CPI Surges With Ball Busting Bidenomics
The “Inflation Thief Rises Again [as] a new surge in the CPI means real average hourly wage has risen seven lousy cents in a year.” But shoppers already knew “Bidenomics” was busting their balls, er, bankrupting them.
Earlier WSJ coverage had already detailed how “The Hidden Costs of Homeownership Are Skyrocketing” and how the “Six-Month Federal Budget Deficit [had hit] $1.1 Trillion.” But, upon the Biden Administration’s latest consumer-price index news, the editors could hardly contain themselves: “So much for the triumph over inflation,” they wrote. “The CPI came in hot for the third straight month in March, confirming what most Americans understand even if Washington & the press prefer to obsess over abortion law in Arizona … Shelter & gasoline contributed more than half of the [latest monthly] increase,” which consumers of course “feel acutely.”

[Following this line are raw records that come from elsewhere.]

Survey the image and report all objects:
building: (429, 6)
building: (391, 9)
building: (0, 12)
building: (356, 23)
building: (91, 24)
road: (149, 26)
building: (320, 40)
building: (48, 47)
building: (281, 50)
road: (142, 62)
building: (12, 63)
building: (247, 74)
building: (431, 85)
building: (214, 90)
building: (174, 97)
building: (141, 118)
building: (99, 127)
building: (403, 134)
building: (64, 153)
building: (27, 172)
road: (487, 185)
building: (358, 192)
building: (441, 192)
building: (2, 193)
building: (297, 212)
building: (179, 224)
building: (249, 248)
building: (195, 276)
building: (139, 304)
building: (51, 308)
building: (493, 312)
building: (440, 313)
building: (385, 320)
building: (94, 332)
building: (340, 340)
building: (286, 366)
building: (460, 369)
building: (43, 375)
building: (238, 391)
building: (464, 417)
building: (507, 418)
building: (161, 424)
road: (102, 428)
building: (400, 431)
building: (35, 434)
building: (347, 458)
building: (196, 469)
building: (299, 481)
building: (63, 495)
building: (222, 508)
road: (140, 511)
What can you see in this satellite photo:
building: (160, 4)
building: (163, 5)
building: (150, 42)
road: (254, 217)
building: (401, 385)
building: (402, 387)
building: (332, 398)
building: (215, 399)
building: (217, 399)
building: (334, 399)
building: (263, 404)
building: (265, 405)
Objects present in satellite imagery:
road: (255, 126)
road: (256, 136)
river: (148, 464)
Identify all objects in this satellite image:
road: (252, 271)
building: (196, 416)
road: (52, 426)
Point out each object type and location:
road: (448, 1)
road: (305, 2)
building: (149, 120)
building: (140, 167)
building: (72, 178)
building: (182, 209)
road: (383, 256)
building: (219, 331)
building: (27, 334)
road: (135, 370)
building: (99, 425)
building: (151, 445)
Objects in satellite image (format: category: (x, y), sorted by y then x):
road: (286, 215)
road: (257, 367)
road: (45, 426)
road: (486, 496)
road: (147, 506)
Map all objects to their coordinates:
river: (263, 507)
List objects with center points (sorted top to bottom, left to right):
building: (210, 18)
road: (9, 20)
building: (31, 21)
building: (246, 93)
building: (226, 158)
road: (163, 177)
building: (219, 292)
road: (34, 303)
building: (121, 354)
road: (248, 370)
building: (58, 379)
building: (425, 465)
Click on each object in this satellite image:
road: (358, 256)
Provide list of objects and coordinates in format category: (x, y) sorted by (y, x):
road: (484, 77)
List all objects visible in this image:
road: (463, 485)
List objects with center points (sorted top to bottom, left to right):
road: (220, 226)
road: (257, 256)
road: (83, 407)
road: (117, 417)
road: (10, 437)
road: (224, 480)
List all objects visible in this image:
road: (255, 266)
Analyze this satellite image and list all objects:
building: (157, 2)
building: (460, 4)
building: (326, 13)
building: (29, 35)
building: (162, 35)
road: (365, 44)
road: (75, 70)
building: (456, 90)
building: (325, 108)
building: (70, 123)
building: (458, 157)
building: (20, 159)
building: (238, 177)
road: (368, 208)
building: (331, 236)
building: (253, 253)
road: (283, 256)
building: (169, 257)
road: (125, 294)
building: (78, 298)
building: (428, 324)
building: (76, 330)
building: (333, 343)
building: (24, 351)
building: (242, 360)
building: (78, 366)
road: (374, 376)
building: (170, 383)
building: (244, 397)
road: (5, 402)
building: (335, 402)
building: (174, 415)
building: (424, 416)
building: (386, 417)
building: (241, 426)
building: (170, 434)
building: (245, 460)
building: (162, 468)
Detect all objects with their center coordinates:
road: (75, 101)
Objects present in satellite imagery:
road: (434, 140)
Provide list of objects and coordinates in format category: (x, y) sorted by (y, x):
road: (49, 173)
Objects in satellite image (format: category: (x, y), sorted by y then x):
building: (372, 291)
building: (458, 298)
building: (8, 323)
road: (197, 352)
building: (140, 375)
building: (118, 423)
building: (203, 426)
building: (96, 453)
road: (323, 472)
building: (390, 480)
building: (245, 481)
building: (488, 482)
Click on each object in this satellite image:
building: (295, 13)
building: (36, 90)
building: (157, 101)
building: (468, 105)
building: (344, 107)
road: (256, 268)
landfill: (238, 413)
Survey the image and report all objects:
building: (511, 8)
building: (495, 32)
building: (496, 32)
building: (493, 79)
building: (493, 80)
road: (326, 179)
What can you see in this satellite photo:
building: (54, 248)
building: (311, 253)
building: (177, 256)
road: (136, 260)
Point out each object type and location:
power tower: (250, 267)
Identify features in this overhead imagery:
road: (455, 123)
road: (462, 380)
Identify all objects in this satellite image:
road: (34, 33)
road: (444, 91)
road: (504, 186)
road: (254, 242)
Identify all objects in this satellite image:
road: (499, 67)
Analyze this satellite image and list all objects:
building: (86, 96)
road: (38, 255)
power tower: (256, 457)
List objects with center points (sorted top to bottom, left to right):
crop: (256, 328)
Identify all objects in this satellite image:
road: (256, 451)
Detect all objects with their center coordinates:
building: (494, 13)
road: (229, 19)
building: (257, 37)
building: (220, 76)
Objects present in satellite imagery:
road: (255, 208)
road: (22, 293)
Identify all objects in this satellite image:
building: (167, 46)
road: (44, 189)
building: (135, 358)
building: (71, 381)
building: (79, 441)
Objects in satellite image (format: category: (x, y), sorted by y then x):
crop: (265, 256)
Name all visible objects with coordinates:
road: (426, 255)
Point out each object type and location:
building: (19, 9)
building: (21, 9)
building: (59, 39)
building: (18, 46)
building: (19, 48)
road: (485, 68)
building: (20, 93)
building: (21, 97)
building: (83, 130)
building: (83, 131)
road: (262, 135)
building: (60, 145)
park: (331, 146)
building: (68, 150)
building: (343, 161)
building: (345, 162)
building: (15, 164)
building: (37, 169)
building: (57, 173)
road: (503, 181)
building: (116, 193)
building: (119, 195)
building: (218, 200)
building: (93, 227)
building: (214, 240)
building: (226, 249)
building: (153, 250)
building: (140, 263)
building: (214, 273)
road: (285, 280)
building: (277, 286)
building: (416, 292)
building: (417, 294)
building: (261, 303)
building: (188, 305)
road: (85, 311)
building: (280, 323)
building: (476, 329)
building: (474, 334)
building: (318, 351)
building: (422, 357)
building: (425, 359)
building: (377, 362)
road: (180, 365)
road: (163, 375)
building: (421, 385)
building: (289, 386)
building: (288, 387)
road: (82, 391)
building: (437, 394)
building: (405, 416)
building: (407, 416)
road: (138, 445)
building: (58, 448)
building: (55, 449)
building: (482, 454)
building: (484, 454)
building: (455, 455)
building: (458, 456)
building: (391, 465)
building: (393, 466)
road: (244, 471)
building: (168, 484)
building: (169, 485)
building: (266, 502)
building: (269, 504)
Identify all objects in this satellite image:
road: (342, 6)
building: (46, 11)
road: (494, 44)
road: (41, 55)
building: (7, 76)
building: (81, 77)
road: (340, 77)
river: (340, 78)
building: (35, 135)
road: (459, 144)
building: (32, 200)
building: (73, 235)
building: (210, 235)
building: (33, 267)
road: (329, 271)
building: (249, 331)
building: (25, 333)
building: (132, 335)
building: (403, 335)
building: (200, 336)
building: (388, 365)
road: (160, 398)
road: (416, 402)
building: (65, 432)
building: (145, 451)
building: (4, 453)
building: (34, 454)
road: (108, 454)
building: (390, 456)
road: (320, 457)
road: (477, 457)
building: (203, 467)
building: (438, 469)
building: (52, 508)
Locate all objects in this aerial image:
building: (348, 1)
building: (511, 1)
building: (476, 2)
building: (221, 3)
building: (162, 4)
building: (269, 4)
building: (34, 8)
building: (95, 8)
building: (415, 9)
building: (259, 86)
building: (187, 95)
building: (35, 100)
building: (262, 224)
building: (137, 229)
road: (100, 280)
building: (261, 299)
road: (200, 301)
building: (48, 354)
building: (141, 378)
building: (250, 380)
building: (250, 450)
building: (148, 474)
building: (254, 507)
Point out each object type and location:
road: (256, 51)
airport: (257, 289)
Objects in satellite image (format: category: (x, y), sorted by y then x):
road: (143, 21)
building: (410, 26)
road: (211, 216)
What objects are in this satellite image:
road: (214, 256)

Does President Biden realize what’s going on in the real world? “Fighting inflation remains my top economic priority,” he recently reiterated. “Who is he kidding?” countered the WSJ. “His real priority is to keep the government & consumer spending spigot wide open with subsidies galore for electronic vehicles, student-loan write-offs & social welfare. His other main priority is using regulation to put government in control of more of the economy. None of this restrains prices.” Yet, didn’t Mr. Biden warn in 2020 that, supposedly unlike his predecessor, “I have a plan”? We now know it’s called “Bidenomics.”